→ Task objective: If a line in the entries below holds the string "Adenocarcinoma", copy it.

→ Information given:
⟨
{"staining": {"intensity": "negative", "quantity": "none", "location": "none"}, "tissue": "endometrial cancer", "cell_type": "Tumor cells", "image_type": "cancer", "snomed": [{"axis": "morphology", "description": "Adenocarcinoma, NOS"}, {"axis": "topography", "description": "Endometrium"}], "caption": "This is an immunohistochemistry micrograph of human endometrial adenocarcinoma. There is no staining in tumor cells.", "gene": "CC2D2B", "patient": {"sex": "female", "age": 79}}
⟩
⟨
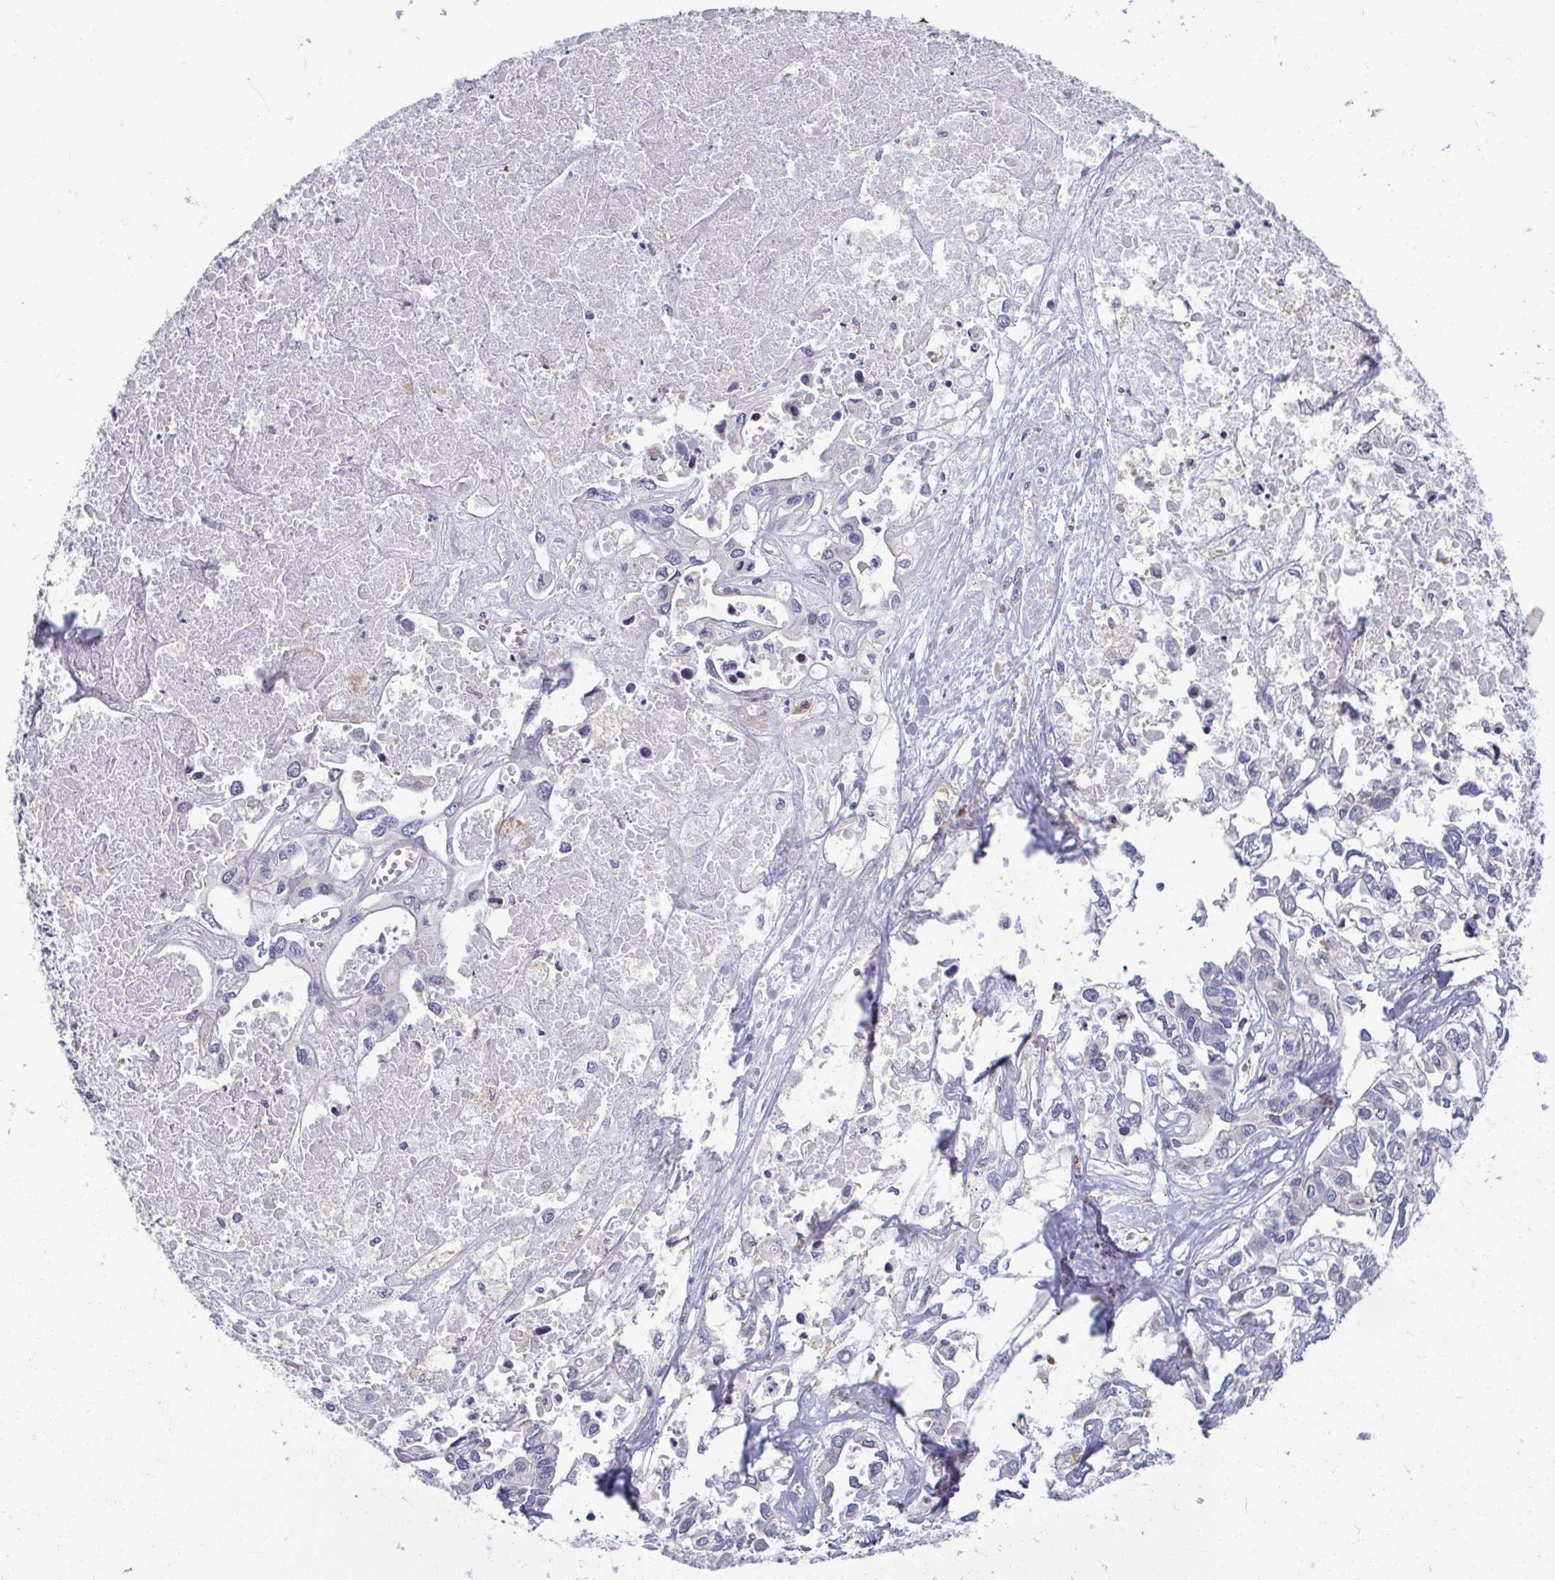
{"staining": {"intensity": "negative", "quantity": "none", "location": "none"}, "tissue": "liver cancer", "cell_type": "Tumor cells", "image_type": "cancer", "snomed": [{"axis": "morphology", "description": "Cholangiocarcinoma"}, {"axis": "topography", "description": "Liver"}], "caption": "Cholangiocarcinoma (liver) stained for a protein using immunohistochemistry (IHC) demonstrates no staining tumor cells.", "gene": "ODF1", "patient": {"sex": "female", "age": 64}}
⟩
⟨
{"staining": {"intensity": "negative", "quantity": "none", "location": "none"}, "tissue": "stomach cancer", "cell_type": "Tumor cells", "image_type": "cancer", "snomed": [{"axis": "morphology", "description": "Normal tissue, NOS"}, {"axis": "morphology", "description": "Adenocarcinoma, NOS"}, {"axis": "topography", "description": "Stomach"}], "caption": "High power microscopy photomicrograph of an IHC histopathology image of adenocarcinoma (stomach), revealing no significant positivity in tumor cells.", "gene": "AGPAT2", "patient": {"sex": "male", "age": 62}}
⟩
→ Your response:
{"staining": {"intensity": "negative", "quantity": "none", "location": "none"}, "tissue": "endometrial cancer", "cell_type": "Tumor cells", "image_type": "cancer", "snomed": [{"axis": "morphology", "description": "Adenocarcinoma, NOS"}, {"axis": "topography", "description": "Endometrium"}], "caption": "This is an immunohistochemistry micrograph of human endometrial adenocarcinoma. There is no staining in tumor cells.", "gene": "CC2D2B", "patient": {"sex": "female", "age": 79}}
{"staining": {"intensity": "negative", "quantity": "none", "location": "none"}, "tissue": "stomach cancer", "cell_type": "Tumor cells", "image_type": "cancer", "snomed": [{"axis": "morphology", "description": "Normal tissue, NOS"}, {"axis": "morphology", "description": "Adenocarcinoma, NOS"}, {"axis": "topography", "description": "Stomach"}], "caption": "High power microscopy photomicrograph of an IHC histopathology image of adenocarcinoma (stomach), revealing no significant positivity in tumor cells.", "gene": "AGPAT2", "patient": {"sex": "male", "age": 62}}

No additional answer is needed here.